Integrated schooling option `illusory' for many parents

Of Northern Ireland's school-aged population, only 7 per cent attend the integrated sector

HAVING the option to send their children to an integrated school is "illusory" for many parents, a study has found.

Researchers said even those living a short distance from an integrated school were often missing out.

The findings are included in the latest paper published by the Transforming Education project at Ulster University.

It has been developing briefing papers focussing on policies relevant to integration and separate schooling.

It has previously looked at issues including the `Catholic teachers' certificate', schools' religious education policies, separate teacher training colleges, `vested interests' on boards of governors and the exemption of teachers from fair employment legislation.

Of Northern Ireland's school-aged population, only 7 per cent attend the integrated sector.

However, "7 per cent may be more significant than it appears", the paper said.

Households in larger settlements unsurprisingly were found to have greater access to a broader range of schools.

The smaller the settlement, the less likelihood there is of an integrated school being accessible.

For many, especially in smaller settlements, access to integrated education is entirely impractical because attendance would require a long journey each day.

"Even where integrated schools are accessible to households, that choice is often not available because of over-subscription as the growth in the number of integrated schools has been insufficient to meet the demand for places in many instances," researchers said.
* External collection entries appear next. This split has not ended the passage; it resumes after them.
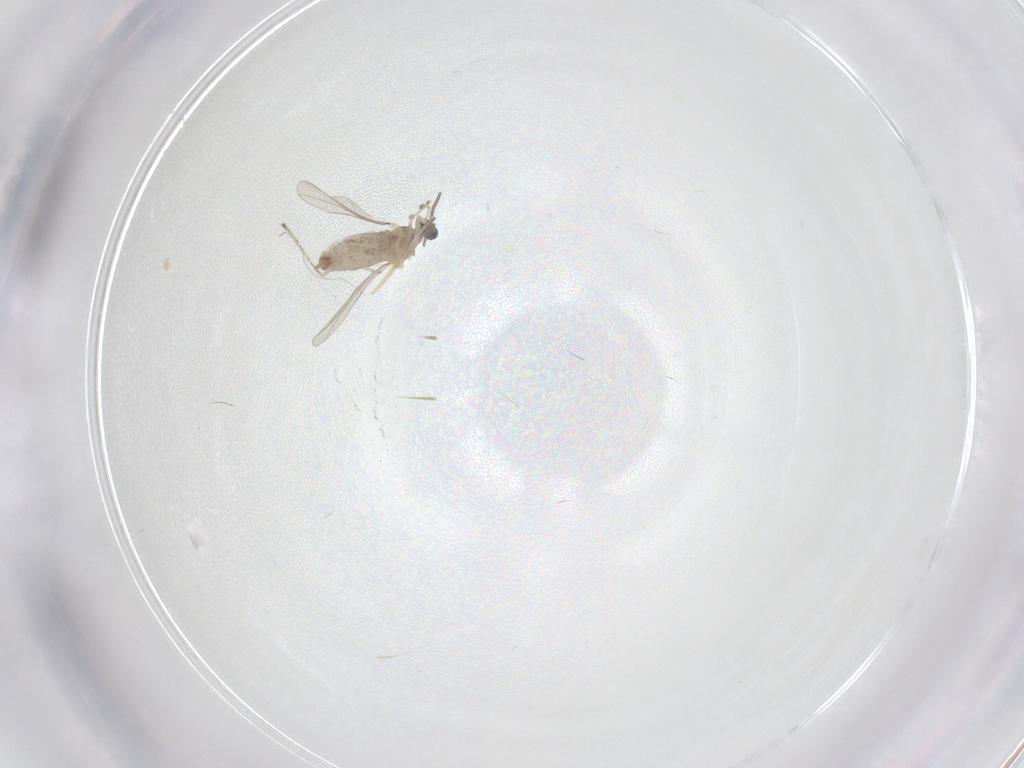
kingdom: Animalia
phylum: Arthropoda
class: Insecta
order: Diptera
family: Cecidomyiidae
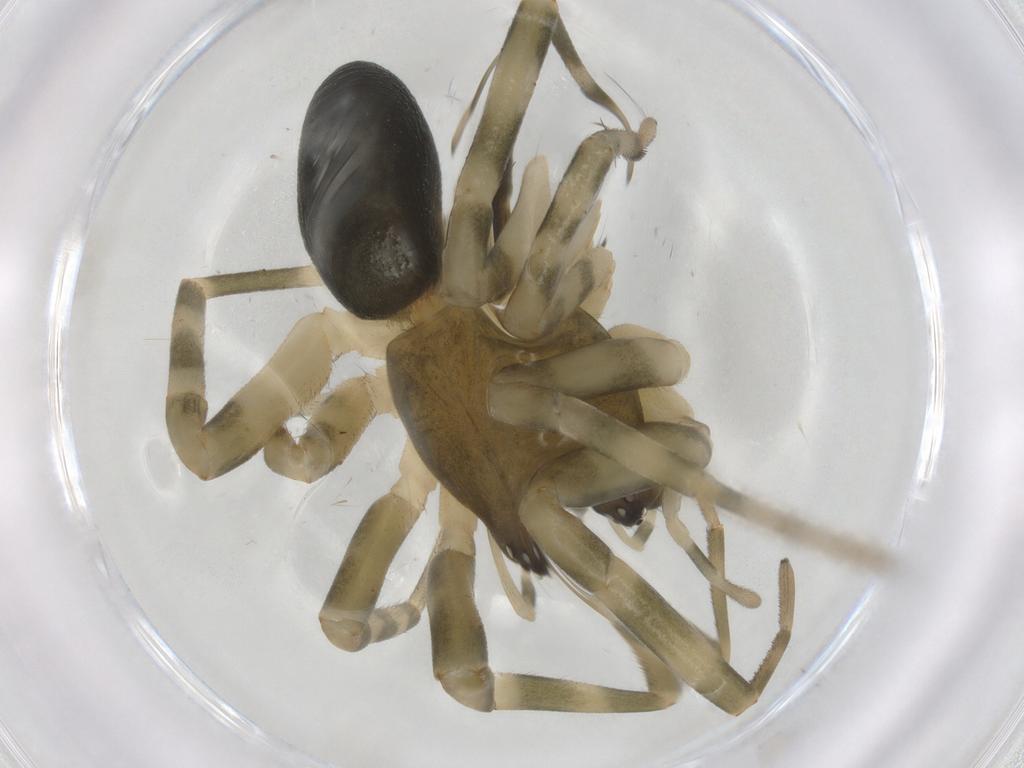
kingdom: Animalia
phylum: Arthropoda
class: Arachnida
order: Araneae
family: Trachelidae
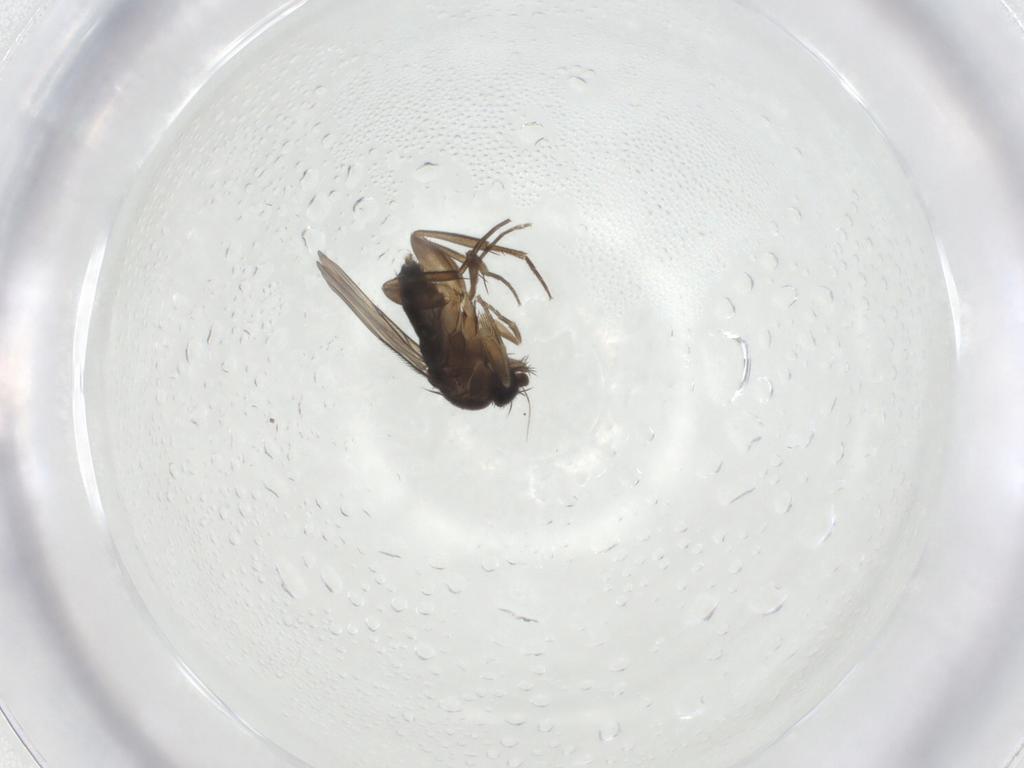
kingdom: Animalia
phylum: Arthropoda
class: Insecta
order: Diptera
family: Phoridae
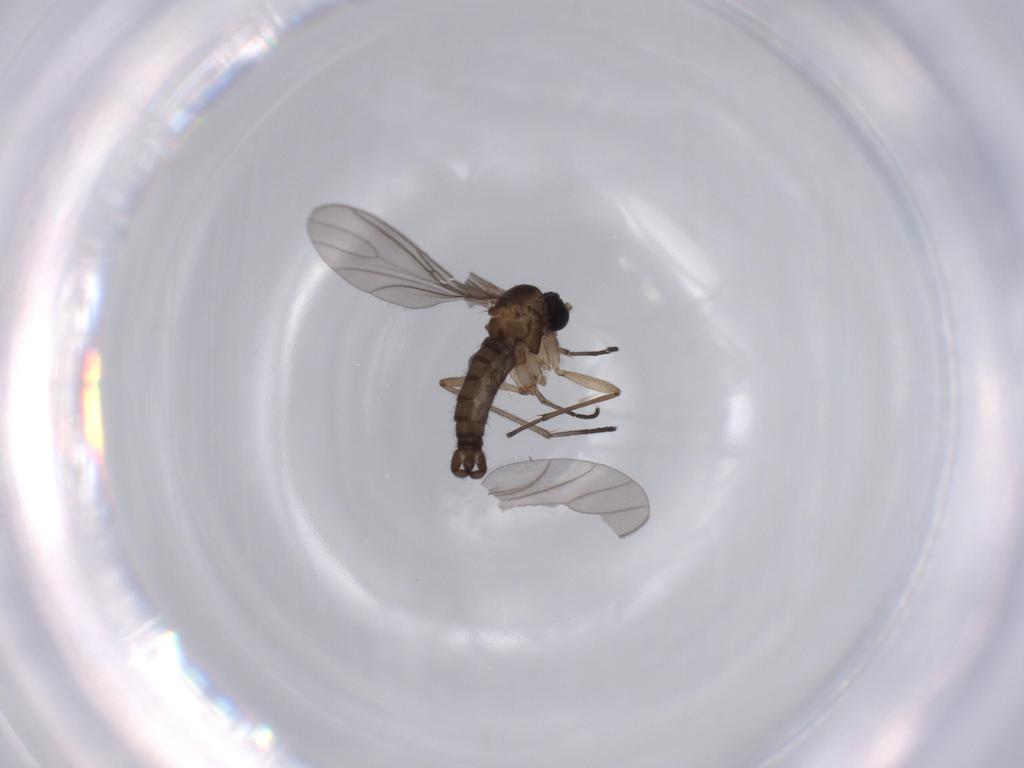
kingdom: Animalia
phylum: Arthropoda
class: Insecta
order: Diptera
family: Sciaridae
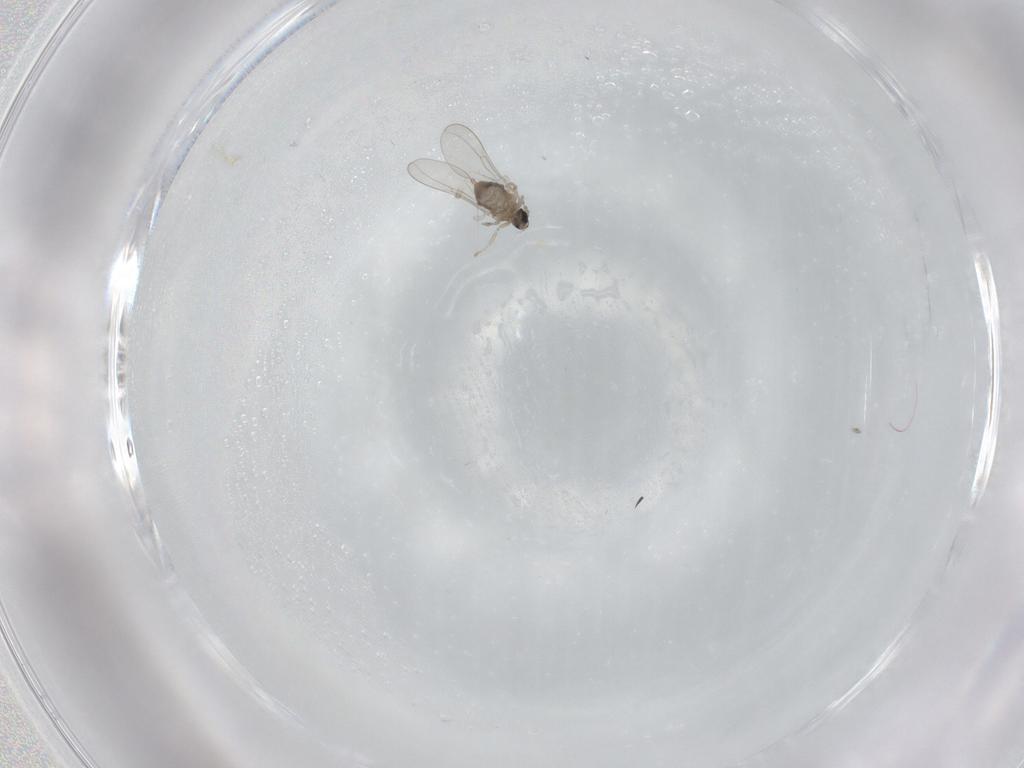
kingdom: Animalia
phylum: Arthropoda
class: Insecta
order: Diptera
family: Cecidomyiidae
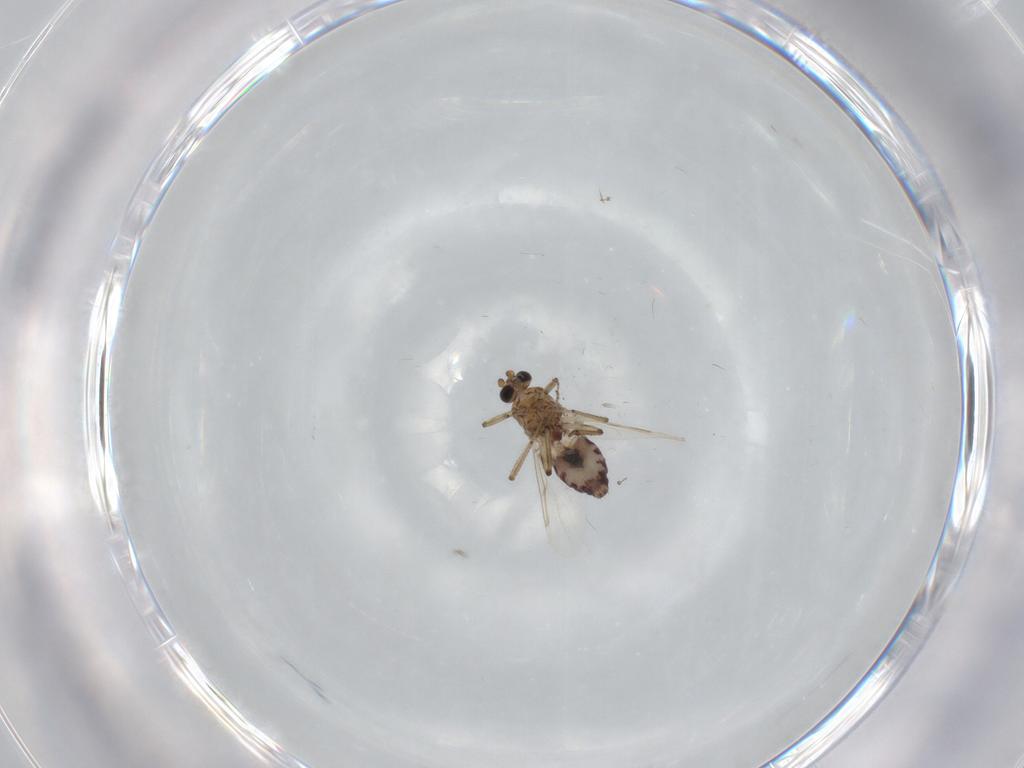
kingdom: Animalia
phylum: Arthropoda
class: Insecta
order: Diptera
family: Ceratopogonidae
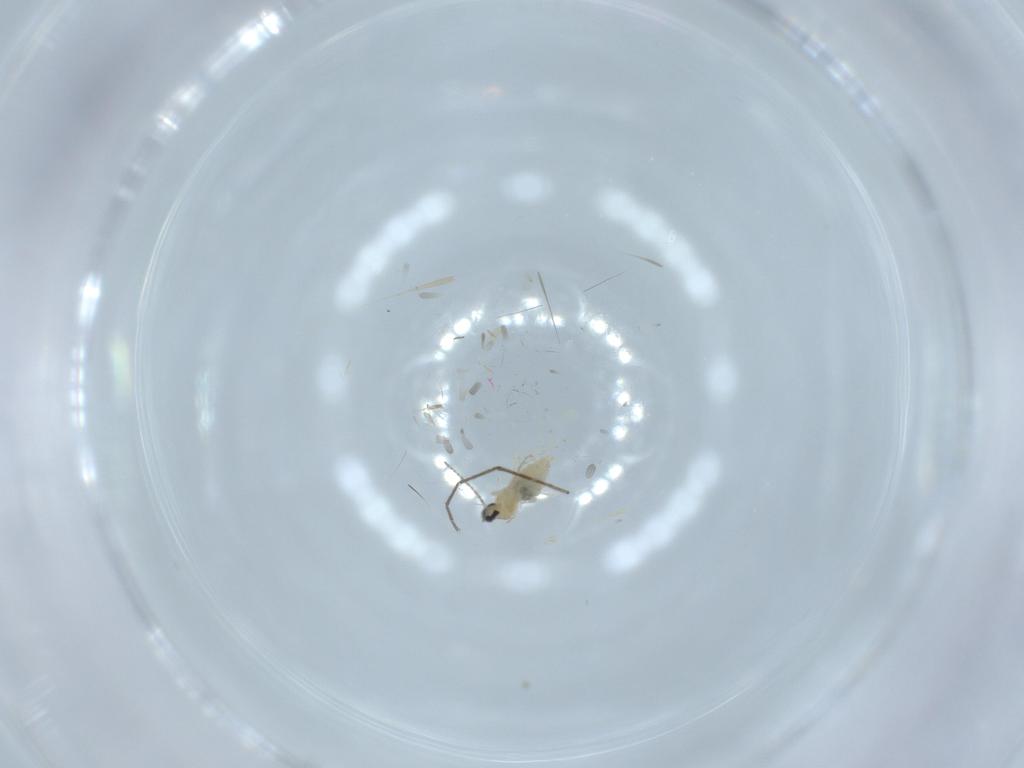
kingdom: Animalia
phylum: Arthropoda
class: Insecta
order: Diptera
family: Cecidomyiidae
"Reaching 7 per cent of the school population in a context where, for many households, integrated education is a far from straightforward option is also remarkable, yet it is clear that some parents, and their children, go to considerable lengths in order to access integrated schools.

"Nevertheless, for some households it is simply not a feasible or realistic proposition under current provision."

While many schools in the sector are oversubscribed every year there are several others that have empty desks.

The paper noted that the Department of Education has a legal requirement to encourage and facilitate the development of integrated education.

This does not simply mean it must open new schools everywhere there is demand, however.

A new school could only be opened in an area if there would be no adverse impact on enrolments at existing schools in other sectors.

"This legal obligation must be enacted if those parents who wish their children to attend such schools are not to have their choices seriously restricted," the paper concluded.